| Task prompt |
Please copy everything from "Interest/Effective Interest" down to "2013 was 10.9%." in the interest and prepayment text below, replacing "Notes" with "Debentures" wherever it occurs.

| Text excerpt |

Interest/Effective Interest
The Notes bear interest at the rate of 9.5% per annum. Interest on the Notes is payable on April 30 and October 30 of each
year, beginning on April 30, 2011. Taking into account fees and expenses associated with the Notes that will be amortized as
additional non-cash interest expense over an eight-year period, the weighted average effective interest rate for the Notes as of
December 31, 2013 was 10.9%.
Prepayment
The Company may redeem the Notes for cash in whole or in part, at any time or from time to time, on and after
October 30, 2014, at specified redemption premiums, plus accrued and unpaid interest, as specified in the Indenture. In
addition, prior to October 30, 2014, the Company may redeem the Notes for cash in whole or in part, at any time and from time
to time, at a redemption price equal to 100% of the principal amount plus accrued and unpaid interest and a “make-whole”
premium, as specified in the Indenture. The make-whole payment was approximately $92.1 million at December 31, 2013. The
make-whole payment will decline progressively to $36.1 million as of October 30, 2014 and remain at that amount until
October 30, 2015. The make-whole payment then will decline in two step-downs, first to $18.1 million on October 30, 2015
and to zero on October 30, 2016.

| Data lines |
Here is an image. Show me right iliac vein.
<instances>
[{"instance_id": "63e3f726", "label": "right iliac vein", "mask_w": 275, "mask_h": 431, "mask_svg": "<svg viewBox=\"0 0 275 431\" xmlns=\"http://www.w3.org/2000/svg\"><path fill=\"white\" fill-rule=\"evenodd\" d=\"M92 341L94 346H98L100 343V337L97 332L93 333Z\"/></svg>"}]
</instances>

| Completed exercise |
Interest/Effective Interest
The Debentures bear interest at the rate of 9.5% per annum. Interest on the Debentures is payable on April 30 and October 30 of each
year, beginning on April 30, 2011. Taking into account fees and expenses associated with the Debentures that will be amortized as
additional non-cash interest expense over an eight-year period, the weighted average effective interest rate for the Debentures as of
December 31, 2013 was 10.9%.